+++ EXERCISE INPUTS

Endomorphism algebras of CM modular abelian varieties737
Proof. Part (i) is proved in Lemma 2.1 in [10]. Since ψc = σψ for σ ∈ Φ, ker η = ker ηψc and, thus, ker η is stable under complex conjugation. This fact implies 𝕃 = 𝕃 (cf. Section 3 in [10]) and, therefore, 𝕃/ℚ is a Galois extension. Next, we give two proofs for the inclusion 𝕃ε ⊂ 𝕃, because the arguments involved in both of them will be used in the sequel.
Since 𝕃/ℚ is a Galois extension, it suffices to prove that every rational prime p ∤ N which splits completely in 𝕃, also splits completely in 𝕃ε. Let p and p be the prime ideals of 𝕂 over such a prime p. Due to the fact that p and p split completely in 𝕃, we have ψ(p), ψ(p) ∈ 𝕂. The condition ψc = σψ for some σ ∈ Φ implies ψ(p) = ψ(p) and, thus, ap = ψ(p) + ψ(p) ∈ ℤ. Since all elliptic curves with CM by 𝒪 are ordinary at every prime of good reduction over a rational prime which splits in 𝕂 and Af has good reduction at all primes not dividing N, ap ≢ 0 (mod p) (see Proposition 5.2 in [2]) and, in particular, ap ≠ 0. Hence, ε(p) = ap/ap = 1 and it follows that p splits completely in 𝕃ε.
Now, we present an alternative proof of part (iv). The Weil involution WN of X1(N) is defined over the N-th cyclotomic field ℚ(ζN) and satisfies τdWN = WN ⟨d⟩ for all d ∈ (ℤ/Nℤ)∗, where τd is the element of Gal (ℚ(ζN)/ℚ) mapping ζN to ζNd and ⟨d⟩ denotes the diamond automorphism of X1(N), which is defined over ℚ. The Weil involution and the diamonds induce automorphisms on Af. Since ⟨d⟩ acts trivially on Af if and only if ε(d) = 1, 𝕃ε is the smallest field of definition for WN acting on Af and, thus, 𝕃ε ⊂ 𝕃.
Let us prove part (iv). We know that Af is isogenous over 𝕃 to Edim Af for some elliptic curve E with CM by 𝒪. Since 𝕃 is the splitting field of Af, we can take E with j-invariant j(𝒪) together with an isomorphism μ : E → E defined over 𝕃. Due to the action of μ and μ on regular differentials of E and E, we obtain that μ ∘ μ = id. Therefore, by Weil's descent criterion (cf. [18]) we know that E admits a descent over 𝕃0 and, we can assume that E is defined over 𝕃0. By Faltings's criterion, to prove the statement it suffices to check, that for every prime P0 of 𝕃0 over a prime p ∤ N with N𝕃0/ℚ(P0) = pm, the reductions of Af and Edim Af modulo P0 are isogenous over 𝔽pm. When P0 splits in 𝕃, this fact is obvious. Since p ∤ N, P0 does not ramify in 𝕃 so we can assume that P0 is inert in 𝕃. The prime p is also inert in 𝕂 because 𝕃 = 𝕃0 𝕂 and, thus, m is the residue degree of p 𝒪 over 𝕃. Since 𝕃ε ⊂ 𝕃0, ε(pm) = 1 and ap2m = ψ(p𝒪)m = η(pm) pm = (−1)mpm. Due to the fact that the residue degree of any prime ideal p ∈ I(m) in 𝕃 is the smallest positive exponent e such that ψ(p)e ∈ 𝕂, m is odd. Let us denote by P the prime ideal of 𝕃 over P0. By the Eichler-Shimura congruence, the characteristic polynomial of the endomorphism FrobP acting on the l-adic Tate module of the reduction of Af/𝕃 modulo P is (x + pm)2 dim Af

++++++

> **YOUR GOAL**
Give only the number of lines in the preceding data that include the word "which".

> **REPLY**
2